What is it about BrainPhys™ that makes it a suitable medium to study neuronal injury?
I think that one of the greatest strengths of the scientific process is a commitment to periodically re-evaluate what is “optimal” (in all circumstances). Brainphys™ certainly needs additional study. It is quite evident that it is altering fundamental properties of CNS cells in an enormous way. The full implications of these findings in the context of a neuronal injury are not yet clear. It is a different medium vs. other classic growth supports commonly used to study neurotoxicity and neuroprotection. Different is good. Different is one of the fundamental ingredients in the recipe of advancement. In my opinion, BrainPhys™ is an exciting and interesting new tool to explore. However, it is up to the scientific community to unleash their creativity upon this new resource and see where it leads. A more direct answer to your question is that the enhanced electrophysiological parameters really standout.

References

  1. Jackson TC et al. (2018) BrainPhys® increases neurofilament levels in CNS cultures, and facilitates investigation of axonal damage after a mechanical stretch-injury in vitro. Exp Neurol. 300:232-46.

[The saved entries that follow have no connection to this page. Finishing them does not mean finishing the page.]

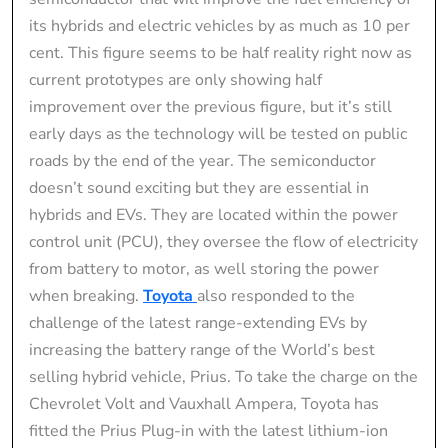
its hybrids and electric vehicles by as much as 10 per
cent. This figure seems to be half reality right now as
current prototypes are only showing half
improvement over the previous figure, but it’s still
early days as the technology will be tested on public
roads by the end of the year. The semiconductor
doesn’t sound exciting but they are essential in
hybrids and EVs. They are located within the power
control unit (PCU), they oversee the flow of electricity
from battery to motor, as well storing the power
when breaking.
Toyota
also responded to the
challenge of the latest range-extending EVs by
increasing the battery range of the World’s best
selling hybrid vehicle, Prius. To take the charge on the
Chevrolet Volt and Vauxhall Ampera, Toyota has
fitted the Prius Plug-in with the latest lithium-ion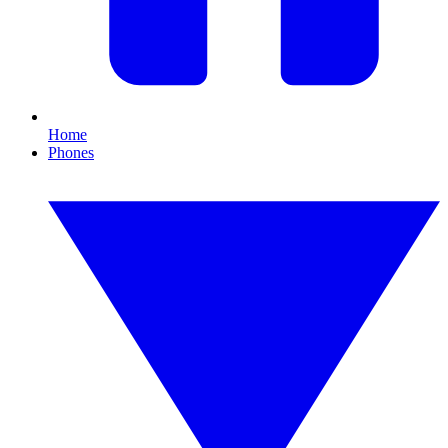
Home
Phones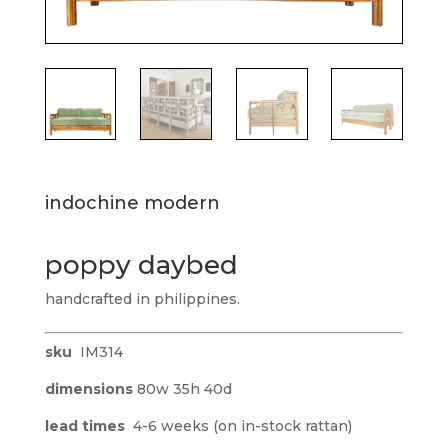
indochine modern
poppy daybed
handcrafted in philippines.
sku
IM314
dimensions
80w 35h 40d
lead times
4-6 weeks (on in-stock rattan)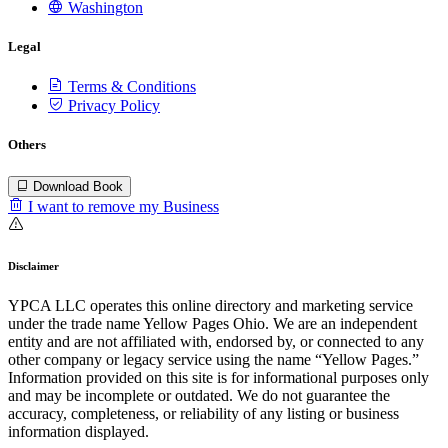
Washington
Legal
Terms & Conditions
Privacy Policy
Others
Download Book
I want to remove my Business
Disclaimer
YPCA LLC operates this online directory and marketing service
under the trade name Yellow Pages Ohio. We are an independent
entity and are not affiliated with, endorsed by, or connected to any
other company or legacy service using the name “Yellow Pages.”
Information provided on this site is for informational purposes only
and may be incomplete or outdated. We do not guarantee the
accuracy, completeness, or reliability of any listing or business
information displayed.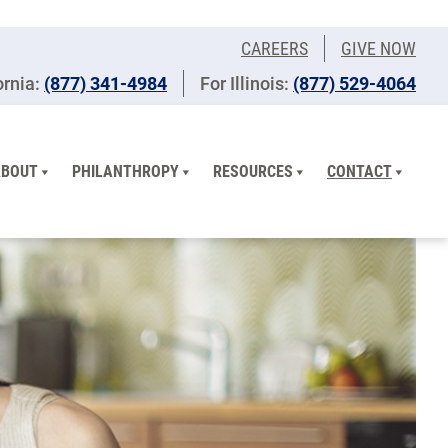
CAREERS
GIVE NOW
ornia:
(877) 341-4984
For Illinois:
​(877) 529-4064
ABOUT
PHILANTHROPY
RESOURCES
CONTACT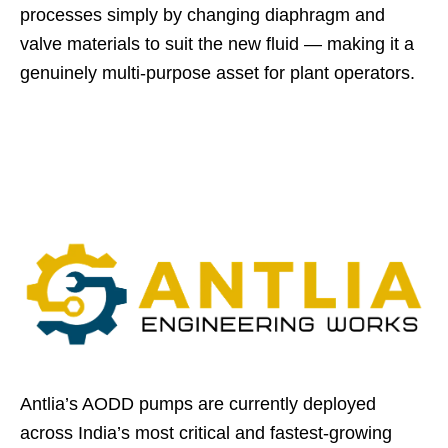
processes simply by changing diaphragm and
valve materials to suit the new fluid — making it a
genuinely multi-purpose asset for plant operators.
Antlia’s AODD pumps are currently deployed
across India’s most critical and fastest-growing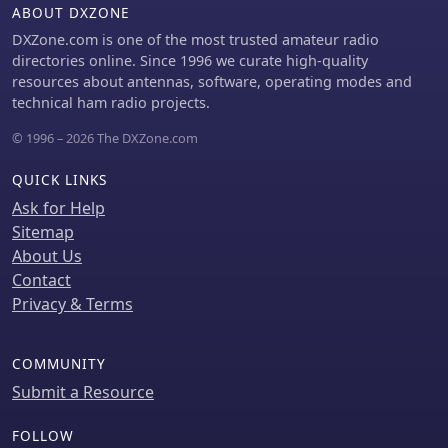
ABOUT DXZONE
DXZone.com is one of the most trusted amateur radio
directories online. Since 1996 we curate high-quality
resources about antennas, software, operating modes and
technical ham radio projects.
© 1996 – 2026 The DXZone.com
QUICK LINKS
Ask for Help
Sitemap
About Us
Contact
Privacy & Terms
COMMUNITY
Submit a Resource
FOLLOW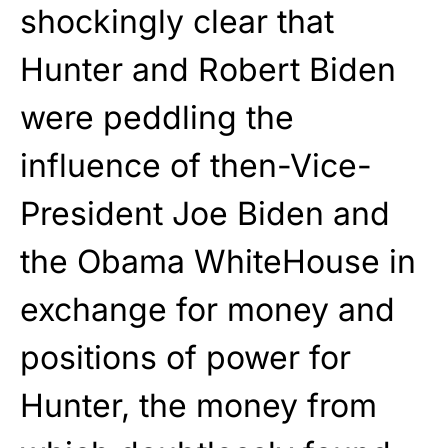
shockingly clear that
Hunter and Robert Biden
were peddling the
influence of then-Vice-
President Joe Biden and
the Obama WhiteHouse in
exchange for money and
positions of power for
Hunter, the money from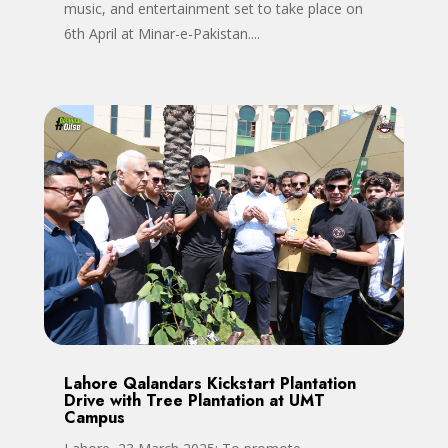
music, and entertainment set to take place on
6th April at Minar-e-Pakistan....
Lahore Qalandars Kickstart Plantation
Drive with Tree Plantation at UMT
Campus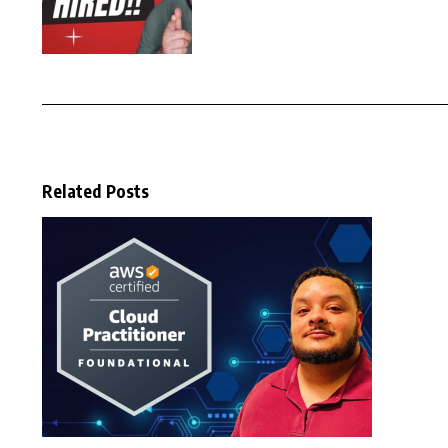
Related Posts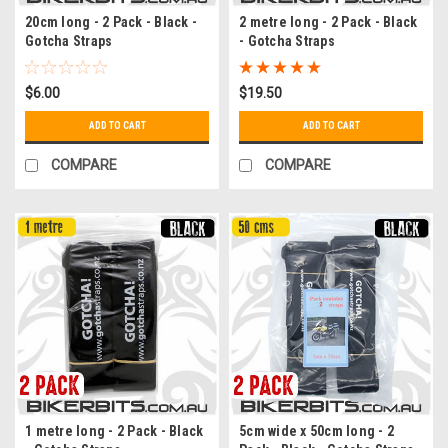
20cm long - 2 Pack - Black -
2 metre long - 2 Pack - Black
Gotcha Straps
- Gotcha Straps
$6.00
$19.50
ADD TO CART
ADD TO CART
COMPARE
COMPARE
1 metre long - 2 Pack - Black
5cm wide x 50cm long - 2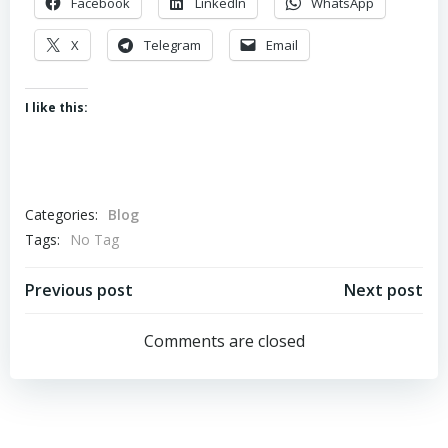
Facebook
LinkedIn
WhatsApp
X
Telegram
Email
I like this:
Categories:
Blog
Tags:
No Tag
Post
Post
Previous post
Next post
navigation
navigation
Comments are closed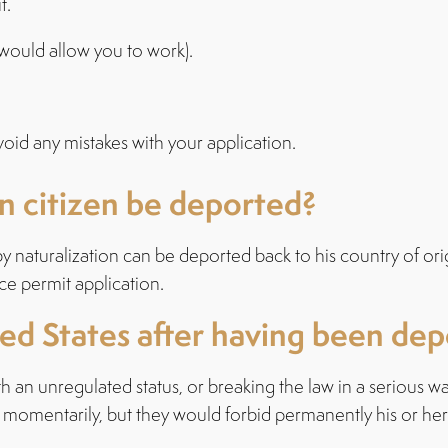
t.
s would allow you to work).
void any mistakes with your application.
n citizen be deported?
 naturalization can be deported back to his country of ori
ce permit application.
ted States after having been de
 with an unregulated status, or breaking the law in a seriou
en momentarily, but they would forbid permanently his or her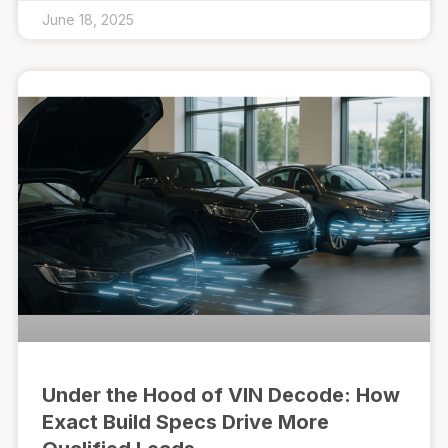
June 18, 2025
Under the Hood of VIN Decode: How
Exact Build Specs Drive More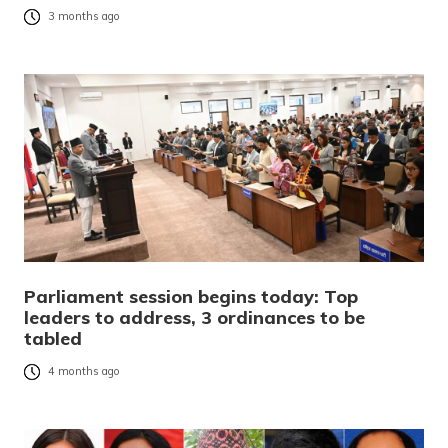
3 months ago
Parliament session begins today: Top
leaders to address, 3 ordinances to be
tabled
4 months ago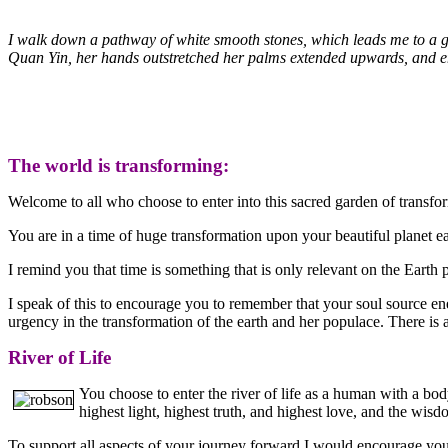
I walk down a pathway of white smooth stones, which leads me to a garde
Quan Yin, her hands outstretched her palms extended upwards, and em
The world is transforming:
Welcome to all who choose to enter into this sacred garden of transfo
You are in a time of huge transformation upon your beautiful planet e
I remind you that time is something that is only relevant on the Earth p
I speak of this to encourage you to remember that your soul source ene
urgency in the transformation of the earth and her populace. There is a
River of Life
You choose to enter the river of life as a human with a bo
highest light, highest truth, and highest love, and the wi
To support all aspects of your journey forward I would encourage you t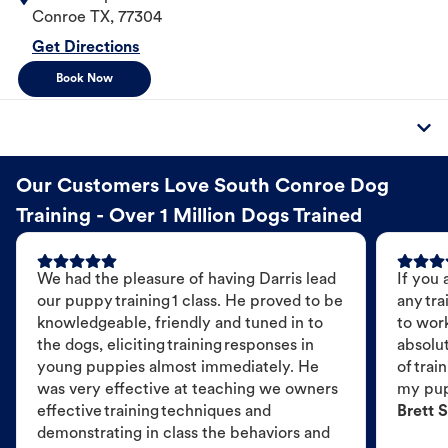
Conroe
TX
,
77304
Get Directions
Book Now
Our Customers Love South Conroe Dog
Training - Over 1 Million Dogs Trained
We had the pleasure of having Darris lead
If you 
our puppy training 1 class. He proved to be
any tra
knowledgeable, friendly and tuned in to
to wor
the dogs, eliciting training responses in
absolut
young puppies almost immediately. He
of trai
was very effective at teaching we owners
my pu
effective training techniques and
Brett S
demonstrating in class the behaviors and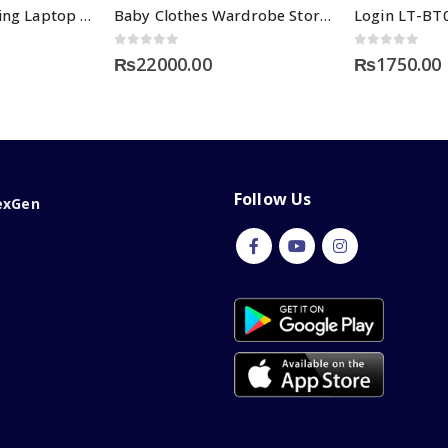
Intellective Learning Laptop for Girls-Large
Baby Clothes Wardrobe Storage
0
out of 5
0
out of 5
₨
22000.00
₨
1750.00
Follow Us
exGen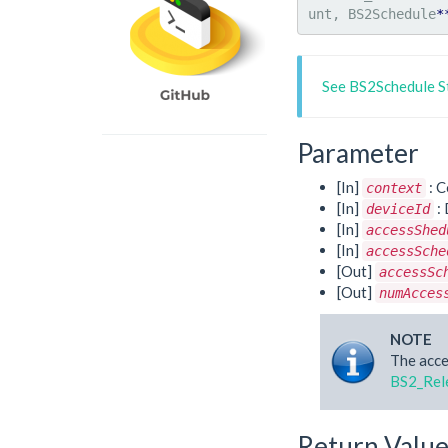
unt, BS2Schedule
*
See BS2Schedule S
Parameter
[In]
: C
context
[In]
: 
deviceId
[In]
accessShed
[In]
accessSche
[Out]
accessSc
[Out]
numAcces
NOTE
The acce
BS2_Rel
Return Valu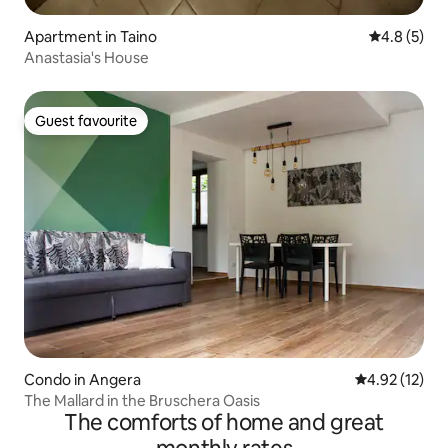
Apartment in Taino
4.8 out of 
4.8 (5)
Anastasia's House
Guest favourite
Guest favourite
Condo in Angera
4.92 out of 5
4.92 (12)
The Mallard in the Bruschera Oasis
The comforts of home and great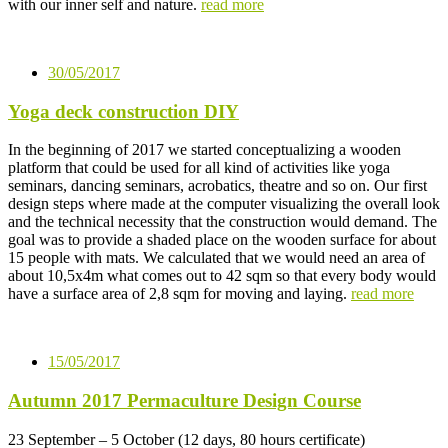
with our inner self and nature.
read more
30/05/2017
Yoga deck construction DIY
In the beginning of 2017 we started conceptualizing a wooden
platform that could be used for all kind of activities like yoga
seminars, dancing seminars, acrobatics, theatre and so on. Our first
design steps where made at the computer visualizing the overall look
and the technical necessity that the construction would demand. The
goal was to provide a shaded place on the wooden surface for about
15 people with mats. We calculated that we would need an area of
about 10,5x4m what comes out to 42 sqm so that every body would
have a surface area of 2,8 sqm for moving and laying.
read more
15/05/2017
Autumn 2017 Permaculture Design Course
23 September – 5 October (12 days, 80 hours certificate)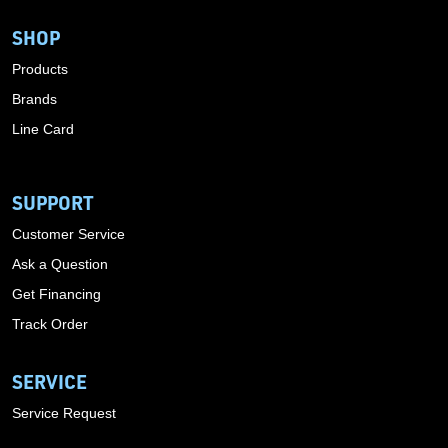
SHOP
Products
Brands
Line Card
SUPPORT
Customer Service
Ask a Question
Get Financing
Track Order
SERVICE
Service Request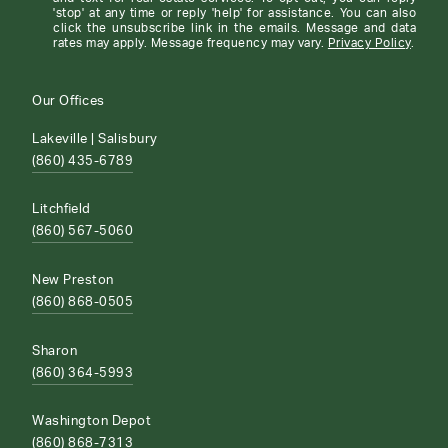
'stop' at any time or reply 'help' for assistance. You can also
click the unsubscribe link in the emails. Message and data
rates may apply. Message frequency may vary.
Privacy Policy
.
Our Offices
Lakeville | Salisbury
(860) 435-6789
Litchfield
(860) 567-5060
New Preston
(860) 868-0505
Sharon
(860) 364-5993
Washington Depot
(860) 868-7313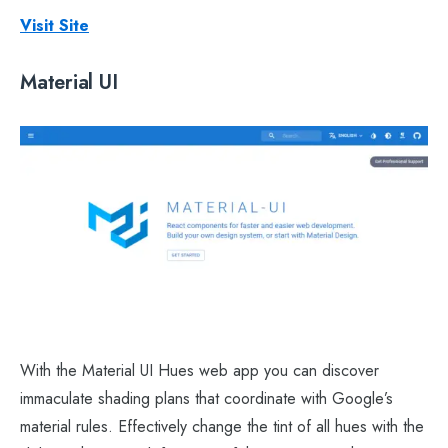
Visit Site
Material UI
With the Material UI Hues web app you can discover
immaculate shading plans that coordinate with Google’s
material rules. Effectively change the tint of all hues with the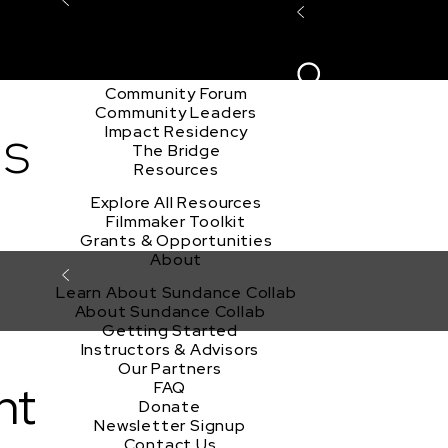
Explore the Community
Sign In
Film Club
ion
Create Acco
Story Forum
Writers Café
Community Forum
Community Leaders
ds
Impact Residency
The Bridge
Resources
Explore All Resources
Filmmaker Toolkit
Grants & Opportunities
About
Learn About Sundance Collab
About Sundance Collab
Getting Started
Instructors & Advisors
Our Partners
nt
FAQ
Donate
Newsletter Signup
Contact Us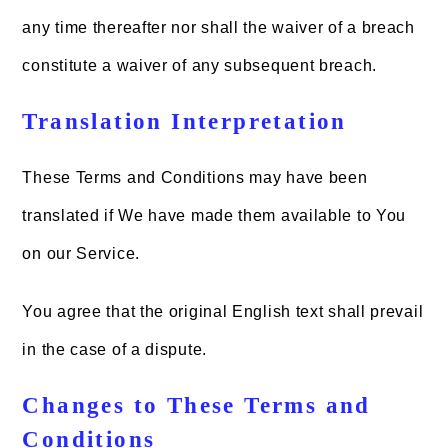
any time thereafter nor shall the waiver of a breach
constitute a waiver of any subsequent breach.
Translation Interpretation
These Terms and Conditions may have been
translated if We have made them available to You
on our Service.
You agree that the original English text shall prevail
in the case of a dispute.
Changes to These Terms and
Conditions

  2. Faul M et al. (2010) Traumatic Brain Injury in the United States: Emergency Department Visits, Hospitalizations and Deaths 2002 – 2006. Atlanta (GA): Centers for Disease Control and Prevention, National Center for Injury Prevention and Control.
  3. Bardy C et al. (2015) Neuronal medium that supports basic synaptic functions and activity of human neurons in vitro. Proc Natl Acad Sci. 112 (20) E2725-4.